Crisis house sounds sort of like what respite is here. Use it. Relax, let yourself be taken care of. After a serious suicide attempt you don't come right straight away, your mind still has to come to terms with the fact that you lived, and that you're probably still depressed. Likely still very depressed.

Talk to people. About light stuff, about heavy stuff, about in-between stuff. Tell them how you feel, even if how you feel hurts to talk about. You'll feel better afterwards. Not less depressed, as such, but simply better for having someone know.

Others are right, you can't do this for other people. The only way to move forwards is to do it for yourself. You have to want things for you. And you know what? Sometimes you have to be selfish. Sometimes you have to give yourself a break from things. It doesn't make you a failure. It means you recognise that you need time to be you, and time to heal. Because emotions need healing time too. You won't just wake up one day feeling better, but if you give yourself some time-out, over time you will start to feel a little better. Maybe not much that you could notice, but little bits.

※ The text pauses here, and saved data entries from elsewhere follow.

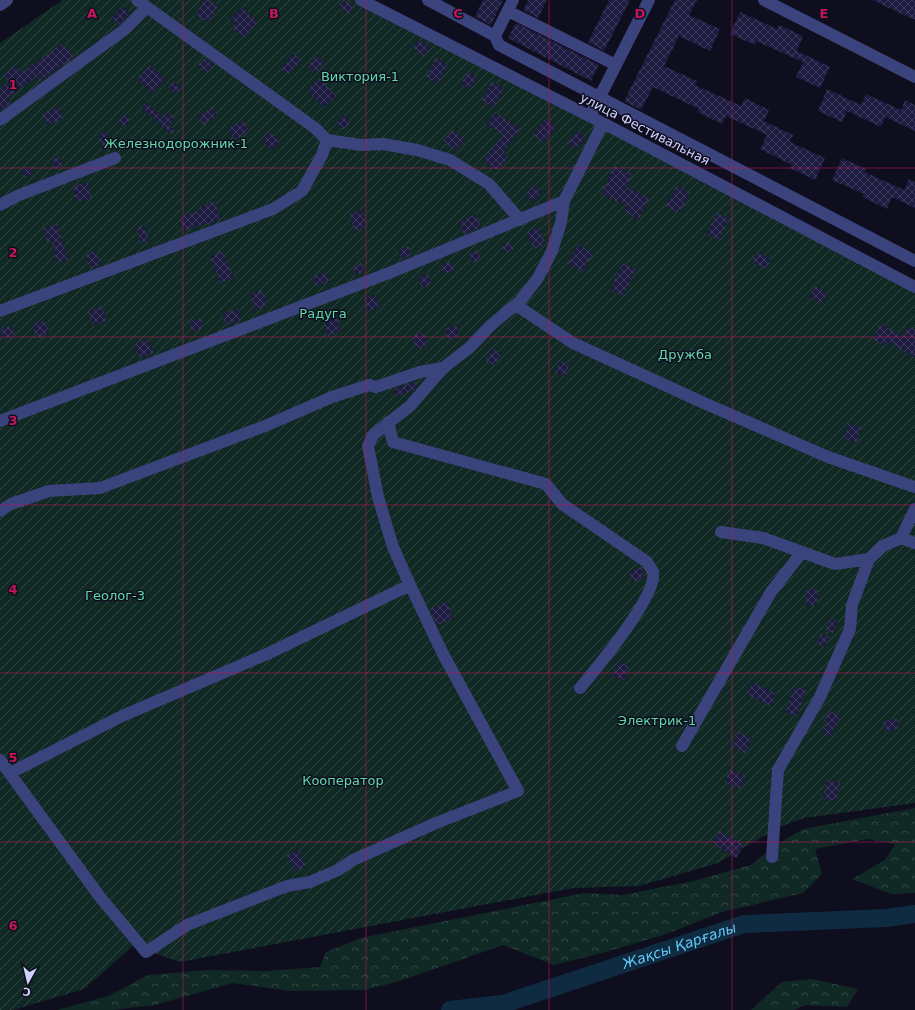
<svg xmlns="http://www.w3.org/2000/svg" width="915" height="1010" viewBox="0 0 915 1010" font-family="'DejaVu Sans',sans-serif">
  <defs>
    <pattern id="forest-crowns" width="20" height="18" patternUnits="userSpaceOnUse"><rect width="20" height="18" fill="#112924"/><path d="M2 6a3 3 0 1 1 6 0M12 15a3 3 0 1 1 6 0" fill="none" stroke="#334745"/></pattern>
    <pattern id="garden-furrows" width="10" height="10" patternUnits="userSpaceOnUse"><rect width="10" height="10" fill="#112924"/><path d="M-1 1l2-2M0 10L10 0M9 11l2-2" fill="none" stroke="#334745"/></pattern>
    <pattern id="building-cross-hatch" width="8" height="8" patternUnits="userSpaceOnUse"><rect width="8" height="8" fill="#1d1b3f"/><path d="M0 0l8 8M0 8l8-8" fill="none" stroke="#3d3b5c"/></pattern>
  </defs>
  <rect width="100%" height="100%" fill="#0e0e1f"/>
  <path fill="url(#forest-crowns)" d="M915,808V893L891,894L852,879L885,860L895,844L868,839L815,849L822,874L803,893L722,912L666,934L602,953L554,965L503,945L400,981L365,990L289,991L232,983L155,1005L113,1010H57L108,996L148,975L207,970L267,971L320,967L326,952L361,938L584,893L622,895L693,881L751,865L776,845L803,829Z
    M812,979L858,989L847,1007L806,1005L794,1010H751L782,982Z"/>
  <path fill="url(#garden-furrows)" d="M63,0H361L915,290V803L804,818L779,827L718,863L639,886L573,888L180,962L133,946L84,989L13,1010H0V43Z"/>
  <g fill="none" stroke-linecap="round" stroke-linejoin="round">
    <path stroke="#0f2b42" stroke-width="18" id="s1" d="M450,1010L503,1004L744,924L886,918L915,914"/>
  </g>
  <path fill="url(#building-cross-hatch)" d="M204,0H208L218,6L208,22L195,15Z
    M343,0L354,6L349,14L338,7Z
    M483,0H503L491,25L475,17Z
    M528,0H547L538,18L523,10Z
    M609,0H630L604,51L588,42Z
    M675,0H697L689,15L720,29L710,51L679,36L664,66L697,81L695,85L741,106L745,98L769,110L764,121L793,135L790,142L825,158L815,180L790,168L792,165L760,149L767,135L726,116L722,124L697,112L699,109L653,87L641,110L624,101Z
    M872,0H915V20L904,15Z
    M122,6L130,13L119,25L111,18Z
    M242,7L258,22L244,38L232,28L236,24L230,19Z
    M740,12L777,29L779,25L803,36L797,51L830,67L820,88L796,77L803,62L756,41L755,45L730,34Z
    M516,23L599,65L591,81L508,38Z
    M419,40L430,48L424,57L412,48Z
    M63,43L74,57L40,81L37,76L8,98L11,103L0,111V87L1,88L9,82L3,75L16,66L21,73Z
    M293,53L301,60L288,75L281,69Z
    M317,56L324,63L315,73L307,66Z
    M205,58L214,65L207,73L198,65Z
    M436,58L448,65L438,83L426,77Z
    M150,65L165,79L153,93L137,79Z
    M468,72L477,77L470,89L461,84Z
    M319,78L336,96L324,107L307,90Z
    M174,81L181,89L175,94L168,87Z
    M492,82L504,88L494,107L482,100Z
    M827,89L861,105L866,94L901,110L905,100L915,105V131L885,117L881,127L847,111L842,122L818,111Z
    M147,102L162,117L167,112L175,118L170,125L175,130L171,134L141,107Z
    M59,107L63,119L47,125L42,113Z
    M212,107L217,116L203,125L198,116Z
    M495,112L520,129L503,153L508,157L497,171L483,160L503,135L486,124Z
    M126,114L131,121L124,127L118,121Z
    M343,115L351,123L343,130L336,122Z
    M546,118L557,126L543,143L533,134Z
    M243,120L249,131L235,140L228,129Z
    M453,130L465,140L456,151L443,141Z
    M106,131L112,147L104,150L97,135Z
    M576,131L585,137L577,149L568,143Z
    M271,132L280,142L271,150L262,140Z
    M59,156L63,166L56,169L51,160Z
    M842,158L866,169L865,172L904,190L909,179L915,182V208L892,197L887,209L862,197L864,194L832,180Z
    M30,166L34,173L25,178L21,171Z
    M614,166L632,174L626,187L649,198L639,219L624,212L627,206L601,194Z
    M88,183L92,198L76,202L73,186Z
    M534,185L542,192L533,202L525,195Z
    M677,186L690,193L679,213L665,206Z
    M213,201L222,218L208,225L207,223L184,231L179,218L200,210L199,208Z
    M361,210L367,226L355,231L349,214Z
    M717,213L729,219L719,240L706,234Z
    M476,214L481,227L464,234L459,222Z
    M57,224L68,260L57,263L51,240L47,241L43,228Z
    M144,225L150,241L142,244L136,228Z
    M538,227L546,244L534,249L526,233Z
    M511,242L514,249L505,253L502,246Z
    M578,245L593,253L583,272L568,264Z
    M408,246L412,255L402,259L398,250Z
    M477,250L481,259L473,263L469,254Z
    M95,251L102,264L91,269L85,255Z
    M222,251L234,278L221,283L210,257Z
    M757,252L771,260L766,269L752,262Z
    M452,262L455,270L443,274L440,265Z
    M361,263L365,271L355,275L352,268Z
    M622,263L636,269L623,296L610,290Z
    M326,272L329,282L316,286L312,277Z
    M427,273L432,283L422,288L418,278Z
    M815,286L827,293L822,304L809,297Z
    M262,290L268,305L255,310L250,295Z
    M375,295L380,307L368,311L364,299Z
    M101,306L107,320L94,326L88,312Z
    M238,309L241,320L226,325L222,314Z
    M336,315L341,331L328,336L323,320Z
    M201,318L204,328L192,332L189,322Z
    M44,320L50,333L37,338L32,325Z
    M880,324L902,336L908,326L915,329V357L885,341L883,345L872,339Z
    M456,325L459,336L448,339L445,329Z
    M12,326L15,335L3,339L0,329Z
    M424,332L428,346L415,349L412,336Z
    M147,339L154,352L141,359L134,345Z
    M492,349L501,353L495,365L486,361Z
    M560,361L569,365L565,376L555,372Z
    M415,382L417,386L415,389L398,397L394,389Z
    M849,423L862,428L856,443L843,438Z
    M641,567L645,578L633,582L629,572Z
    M806,589L818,590L817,605H805Z
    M447,602L453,618L437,625L430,609Z
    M831,619L838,622L833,633L826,630Z
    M821,633L830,637L825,647L816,643Z
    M619,662L629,666L624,680L613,676Z
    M752,682L776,694L771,706L746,694Z
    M795,686L806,690L797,716L785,712Z
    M830,711L841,717L830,737L822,732L828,722L824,721Z
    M896,718L899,728L886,732L883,722Z
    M739,732L752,739L745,753L732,746Z
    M730,770L745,776L740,789L725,782Z
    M827,780L840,783L836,801L823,798Z
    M720,831L744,845L736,858L712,843Z
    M299,850L306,866L294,871L287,855Z"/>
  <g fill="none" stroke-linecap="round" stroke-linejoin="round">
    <path stroke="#3b437c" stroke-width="12" d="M361,0L603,123L915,287
      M428,0L495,36L499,45L915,261
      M764,0L915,77
      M0,5L7,0
      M508,11L616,65
      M495,36L513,0
      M590,116L649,0
      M0,120L124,30L146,8
      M327,140L361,145L383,144L417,150L450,160L489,184L520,220
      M0,205L17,196L115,158
      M516,305L573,343L704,403L828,457L915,487
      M0,311L273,209L302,191L322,155L327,140L315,128L137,0
      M0,421L389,273L564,201L603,123
      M388,422L393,442L546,484L562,504L647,562C648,565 652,569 653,572C658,595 596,669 580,688
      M0,511L11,504L49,491L100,488L265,426L332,397L369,385L376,387L420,372L443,368
      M721,532L763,538L835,564L869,559
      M901,538L915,543
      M682,746L771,592L802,552
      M0,760L100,897L146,952L187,925L287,886L310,882L338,870L353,860L436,823L518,791L443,654L410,585L393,547L378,497L368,446L373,435L410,406L443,368L469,348L491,325L520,301L538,278L552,251L561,222L564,201
      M10,773L122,716L267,654L410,585
      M772,857L778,770L820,697L850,629L852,605L869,559L883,546L901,538L915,509"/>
  </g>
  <path fill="none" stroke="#c2185b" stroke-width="1" stroke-opacity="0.55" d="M183,0V1010M366,0V1010M549,0V1010M732,0V1010M0,168H915M0,337H915M0,505H915M0,673H915M0,842H915"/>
  <g text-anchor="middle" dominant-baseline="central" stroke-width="3" stroke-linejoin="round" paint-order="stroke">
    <g font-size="13" fill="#60d8a6" stroke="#0e0e1f">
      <text x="360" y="76">Виктория-1</text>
      <text x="176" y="143">Железнодорожник-1</text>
      <text x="323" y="313">Радуга</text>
      <text x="685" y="354">Дружба</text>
      <text x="115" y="595">Геолог-3</text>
      <text x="657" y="720">Электрик-1</text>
      <text x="343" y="780">Кооператор</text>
    </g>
    <g font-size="13" fill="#cfd1fc" stroke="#0e0e1f">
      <text transform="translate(645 129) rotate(27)">улица Фестивальная</text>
    </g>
    <g font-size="14" font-style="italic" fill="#63caf6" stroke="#0e0e1f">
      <text stroke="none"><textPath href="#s1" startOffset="239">Жақсы Қарғалы</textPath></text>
    </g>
  </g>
  <g font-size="13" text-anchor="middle" font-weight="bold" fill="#c2185b" stroke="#0e0e1f" stroke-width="3" stroke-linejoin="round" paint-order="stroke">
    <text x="92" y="18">A</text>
    <text x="274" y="18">B</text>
    <text x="458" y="18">C</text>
    <text x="640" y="18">D</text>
    <text x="824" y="18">E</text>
    <text x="13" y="89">1</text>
    <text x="13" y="257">2</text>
    <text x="13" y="425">3</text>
    <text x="13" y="594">4</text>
    <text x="13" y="762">5</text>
    <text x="13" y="930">6</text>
  </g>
  <g transform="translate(28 982) rotate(188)" stroke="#0e0e1f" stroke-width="3" paint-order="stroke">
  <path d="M0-3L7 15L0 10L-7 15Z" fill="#cfd1fc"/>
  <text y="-6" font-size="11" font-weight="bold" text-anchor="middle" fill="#cfd1fc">С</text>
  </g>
</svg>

It takes literally weeks to get used to being alive, and to stop constantly obsessing over why you didn't die. It took me nearly a month, and only in the last week or so have I started being able to plan for things in the future. An overdose like yours, it takes time to come to terms with.

But you have to be honest. With yourself, and with those that work with you. If you're still having strong suicidal urges - you need to tell people. Nobody wants you to die. People want success for you, and want to help you. You just have to learn to accept the help, and accept that people want to help you.

So you have scars that won't fade. Big freaking whoop, seriously. So do I, so do many people. They are a part of who you are. They show you have struggled - and you have won. Simply that they are scars, and not open wounds, is a HUGE achievement Jessie. And the people who love you will understand that.

Be proud of who you are. People on the street stare? Let them. You are strong, and you are beautiful, and just the fact that you are where you are, but want to change how you think, is a massive thing.

And one last thing - this is the hardest. Act opposite to how you feel. How we act influences our minds, if we are doing positive things, like going for walks, or helping prepare food (not necessarily eating it), or creating art, or music, then our brains feed off that, and start to feel a bit better.

Keep breathing. Second by second, because it's the only way forwards, and forwards is the only way left to go.